Tenons-nous en donc à ce que nous voyons évidemment, que dans un grand tout il est une grande intelligence. Fixons-nous à ce point jusqu'à ce que nous puissions faire encore quelques pas dans ce vaste abîme.
III. Contre les athées. - Il était bien hardi ce Straton qui, accordant l'intelligence aux opérations de son chien de chasse, la niait aux œuvres merveilleuses de toute la nature. Il avait le pouvoir de penser ; et il ne voulait pas qu'il y eût dans la fabrique du monde un pouvoir qui pensât.
Il disait que la nature seule, par ses combinaisons, produit des animaux pensants. Je l'arrête là, et je lui demande quelle preuve il en a. Il me répond que c'est son système, son hypothèse, que cette idée en vaut bien une autre.
Mais moi, je lui dis : Je ne veux point d'hypothèse, je veux des preuves. Quand Possidonius me dit qu'il peut carrer des lunules du cercle, et qu'il ne peut carrer le cercle, je ne le crois qu'après en avoir vu la démonstration.
Je ne sais pas si dans la suite des temps il se trouvera quelqu'un d'assez fou pour assurer que la matière, sans penser, produit d'elle-même des milliards d'êtres qui pensent. Je lui soutiendrai que, suivant ce beau système, la matière pourrait produire un Dieu sage, puissant, et bon.

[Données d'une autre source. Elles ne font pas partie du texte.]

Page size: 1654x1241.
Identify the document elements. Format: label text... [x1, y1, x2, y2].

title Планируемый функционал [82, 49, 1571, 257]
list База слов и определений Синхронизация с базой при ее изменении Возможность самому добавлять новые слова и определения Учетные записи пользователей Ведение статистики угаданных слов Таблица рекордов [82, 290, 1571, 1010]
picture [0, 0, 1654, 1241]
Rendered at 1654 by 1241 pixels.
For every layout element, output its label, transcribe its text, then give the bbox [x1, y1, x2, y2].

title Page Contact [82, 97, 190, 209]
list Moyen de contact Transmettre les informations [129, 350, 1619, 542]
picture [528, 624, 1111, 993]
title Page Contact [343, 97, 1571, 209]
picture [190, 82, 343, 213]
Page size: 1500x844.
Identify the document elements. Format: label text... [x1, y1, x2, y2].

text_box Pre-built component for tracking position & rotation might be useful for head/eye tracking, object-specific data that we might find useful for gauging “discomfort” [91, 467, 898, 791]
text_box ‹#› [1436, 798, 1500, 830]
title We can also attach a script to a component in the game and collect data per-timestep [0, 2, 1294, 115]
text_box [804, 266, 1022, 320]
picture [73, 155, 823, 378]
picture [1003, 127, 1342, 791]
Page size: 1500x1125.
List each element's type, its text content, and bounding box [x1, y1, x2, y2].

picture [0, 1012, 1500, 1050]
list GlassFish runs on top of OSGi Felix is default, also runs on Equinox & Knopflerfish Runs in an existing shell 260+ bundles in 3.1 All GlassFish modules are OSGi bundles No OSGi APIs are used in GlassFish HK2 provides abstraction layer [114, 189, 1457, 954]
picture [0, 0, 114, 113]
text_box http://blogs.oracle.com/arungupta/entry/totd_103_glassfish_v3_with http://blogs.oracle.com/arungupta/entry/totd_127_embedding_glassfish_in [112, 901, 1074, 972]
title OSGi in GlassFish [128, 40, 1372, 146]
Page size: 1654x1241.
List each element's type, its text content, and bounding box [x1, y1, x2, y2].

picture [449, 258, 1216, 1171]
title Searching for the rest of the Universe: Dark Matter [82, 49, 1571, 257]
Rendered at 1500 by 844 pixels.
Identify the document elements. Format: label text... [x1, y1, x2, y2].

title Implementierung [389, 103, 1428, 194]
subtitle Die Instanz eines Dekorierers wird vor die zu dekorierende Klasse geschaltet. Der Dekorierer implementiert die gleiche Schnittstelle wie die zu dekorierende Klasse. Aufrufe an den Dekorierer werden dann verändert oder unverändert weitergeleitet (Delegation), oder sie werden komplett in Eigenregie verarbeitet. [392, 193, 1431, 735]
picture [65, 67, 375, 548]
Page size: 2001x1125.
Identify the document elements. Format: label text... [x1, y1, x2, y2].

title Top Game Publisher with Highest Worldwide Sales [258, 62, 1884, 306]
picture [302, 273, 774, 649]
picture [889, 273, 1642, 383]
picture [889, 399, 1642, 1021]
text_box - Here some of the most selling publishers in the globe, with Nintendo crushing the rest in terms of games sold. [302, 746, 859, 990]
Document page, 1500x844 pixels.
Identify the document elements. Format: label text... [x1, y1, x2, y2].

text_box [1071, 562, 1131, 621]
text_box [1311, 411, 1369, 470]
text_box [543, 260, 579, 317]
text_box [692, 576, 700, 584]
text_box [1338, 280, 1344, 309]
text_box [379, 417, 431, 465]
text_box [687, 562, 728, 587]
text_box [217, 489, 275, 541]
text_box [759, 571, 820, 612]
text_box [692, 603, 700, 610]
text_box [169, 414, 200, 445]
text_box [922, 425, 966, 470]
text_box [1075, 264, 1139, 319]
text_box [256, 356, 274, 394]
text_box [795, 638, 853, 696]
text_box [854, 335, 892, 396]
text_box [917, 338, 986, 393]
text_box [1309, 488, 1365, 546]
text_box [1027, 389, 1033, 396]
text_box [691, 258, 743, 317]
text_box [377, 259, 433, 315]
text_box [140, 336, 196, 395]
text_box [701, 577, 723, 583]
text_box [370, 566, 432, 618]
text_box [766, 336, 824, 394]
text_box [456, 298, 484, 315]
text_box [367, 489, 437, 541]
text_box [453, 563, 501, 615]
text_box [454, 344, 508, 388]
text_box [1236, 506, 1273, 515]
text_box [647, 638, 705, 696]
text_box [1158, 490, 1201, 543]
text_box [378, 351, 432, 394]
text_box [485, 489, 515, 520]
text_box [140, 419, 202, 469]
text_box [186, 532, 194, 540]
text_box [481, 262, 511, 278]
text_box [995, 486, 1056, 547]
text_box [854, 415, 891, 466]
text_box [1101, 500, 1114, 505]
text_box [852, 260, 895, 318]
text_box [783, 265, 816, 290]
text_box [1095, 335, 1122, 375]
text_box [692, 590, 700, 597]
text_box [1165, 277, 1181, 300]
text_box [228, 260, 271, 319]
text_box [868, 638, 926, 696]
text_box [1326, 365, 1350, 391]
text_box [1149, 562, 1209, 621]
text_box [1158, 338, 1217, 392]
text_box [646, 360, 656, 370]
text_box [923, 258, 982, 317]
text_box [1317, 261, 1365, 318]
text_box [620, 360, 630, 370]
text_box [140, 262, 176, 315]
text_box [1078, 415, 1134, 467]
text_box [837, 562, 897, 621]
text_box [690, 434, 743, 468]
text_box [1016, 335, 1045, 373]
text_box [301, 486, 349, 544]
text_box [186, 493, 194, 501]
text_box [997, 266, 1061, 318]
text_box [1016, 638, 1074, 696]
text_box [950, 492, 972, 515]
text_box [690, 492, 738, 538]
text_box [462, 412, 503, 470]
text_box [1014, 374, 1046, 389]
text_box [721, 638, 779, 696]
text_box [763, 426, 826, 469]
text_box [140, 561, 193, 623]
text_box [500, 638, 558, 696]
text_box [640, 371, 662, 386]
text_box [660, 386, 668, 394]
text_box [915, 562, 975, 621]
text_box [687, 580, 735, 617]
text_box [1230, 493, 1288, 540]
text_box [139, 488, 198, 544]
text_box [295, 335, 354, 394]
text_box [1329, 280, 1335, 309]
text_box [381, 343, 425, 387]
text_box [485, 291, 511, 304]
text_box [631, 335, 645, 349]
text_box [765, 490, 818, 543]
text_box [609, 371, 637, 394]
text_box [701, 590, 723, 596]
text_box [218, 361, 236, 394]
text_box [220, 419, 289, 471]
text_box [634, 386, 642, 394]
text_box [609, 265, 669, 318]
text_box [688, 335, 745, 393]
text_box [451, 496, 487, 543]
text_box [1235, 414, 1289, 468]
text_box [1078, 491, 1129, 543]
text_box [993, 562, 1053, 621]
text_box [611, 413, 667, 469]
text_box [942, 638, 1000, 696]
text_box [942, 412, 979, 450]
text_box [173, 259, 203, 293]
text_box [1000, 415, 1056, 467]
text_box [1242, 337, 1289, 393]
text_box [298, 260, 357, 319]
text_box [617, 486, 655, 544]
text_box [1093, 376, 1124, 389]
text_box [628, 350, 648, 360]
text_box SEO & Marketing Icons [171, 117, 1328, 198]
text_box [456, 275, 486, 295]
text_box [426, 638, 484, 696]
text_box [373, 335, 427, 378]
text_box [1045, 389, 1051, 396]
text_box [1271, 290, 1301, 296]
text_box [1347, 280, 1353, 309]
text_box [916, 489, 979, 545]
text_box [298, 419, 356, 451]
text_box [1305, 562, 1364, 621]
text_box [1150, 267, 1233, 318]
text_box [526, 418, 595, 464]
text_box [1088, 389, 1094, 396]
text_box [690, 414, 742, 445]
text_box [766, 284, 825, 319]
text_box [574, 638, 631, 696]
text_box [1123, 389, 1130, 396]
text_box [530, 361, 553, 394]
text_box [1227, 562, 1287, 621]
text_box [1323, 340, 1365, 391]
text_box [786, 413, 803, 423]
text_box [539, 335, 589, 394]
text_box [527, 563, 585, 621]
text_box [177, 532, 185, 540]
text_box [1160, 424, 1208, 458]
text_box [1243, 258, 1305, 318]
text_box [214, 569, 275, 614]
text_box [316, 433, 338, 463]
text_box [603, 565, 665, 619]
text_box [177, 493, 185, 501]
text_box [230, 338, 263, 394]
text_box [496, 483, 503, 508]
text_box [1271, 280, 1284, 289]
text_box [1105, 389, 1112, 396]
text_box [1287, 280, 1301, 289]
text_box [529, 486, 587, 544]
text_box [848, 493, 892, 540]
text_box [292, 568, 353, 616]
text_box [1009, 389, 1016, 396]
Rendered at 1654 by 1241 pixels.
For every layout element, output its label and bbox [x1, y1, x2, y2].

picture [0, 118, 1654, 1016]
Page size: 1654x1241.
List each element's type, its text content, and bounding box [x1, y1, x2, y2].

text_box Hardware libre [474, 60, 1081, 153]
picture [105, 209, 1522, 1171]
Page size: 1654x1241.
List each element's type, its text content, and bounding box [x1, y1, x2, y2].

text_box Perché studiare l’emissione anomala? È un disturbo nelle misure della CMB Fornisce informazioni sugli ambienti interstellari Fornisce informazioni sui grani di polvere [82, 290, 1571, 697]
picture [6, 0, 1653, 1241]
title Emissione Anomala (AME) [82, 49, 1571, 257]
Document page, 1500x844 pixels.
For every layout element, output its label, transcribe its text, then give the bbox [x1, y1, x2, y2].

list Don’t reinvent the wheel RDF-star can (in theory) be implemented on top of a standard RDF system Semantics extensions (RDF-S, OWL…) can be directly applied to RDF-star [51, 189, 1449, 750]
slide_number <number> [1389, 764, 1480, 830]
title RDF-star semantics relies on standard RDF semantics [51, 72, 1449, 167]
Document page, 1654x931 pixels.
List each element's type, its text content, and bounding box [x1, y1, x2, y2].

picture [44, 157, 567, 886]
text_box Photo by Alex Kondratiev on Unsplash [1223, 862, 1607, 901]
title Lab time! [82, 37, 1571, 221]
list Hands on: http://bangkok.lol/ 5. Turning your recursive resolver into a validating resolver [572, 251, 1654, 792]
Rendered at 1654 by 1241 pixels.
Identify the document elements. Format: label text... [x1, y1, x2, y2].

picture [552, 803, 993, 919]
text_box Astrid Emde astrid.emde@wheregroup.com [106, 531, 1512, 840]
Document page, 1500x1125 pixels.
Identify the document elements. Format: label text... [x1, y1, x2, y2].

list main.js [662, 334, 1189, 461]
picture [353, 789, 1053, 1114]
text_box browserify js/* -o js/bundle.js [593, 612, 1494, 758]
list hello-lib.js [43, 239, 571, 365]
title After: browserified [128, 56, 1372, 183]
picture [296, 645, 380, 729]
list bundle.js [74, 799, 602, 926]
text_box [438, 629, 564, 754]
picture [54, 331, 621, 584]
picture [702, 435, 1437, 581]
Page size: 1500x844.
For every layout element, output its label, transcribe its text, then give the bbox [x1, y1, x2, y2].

Car si la matière seule a produit Archimède et vous, pourquoi ne produirait-elle pas un être qui serait incomparablement au-dessus d'Archimède et de vous par le génie, au-dessus de tous les hommes ensemble par la force et par la puissance, qui disposerait des éléments beaucoup mieux que le potier ne rend un peu d'argile souple à ses volontés ; en un mot, un Dieu ! je n'y vois aucune difficulté ; cette folie suit évidemment de son système.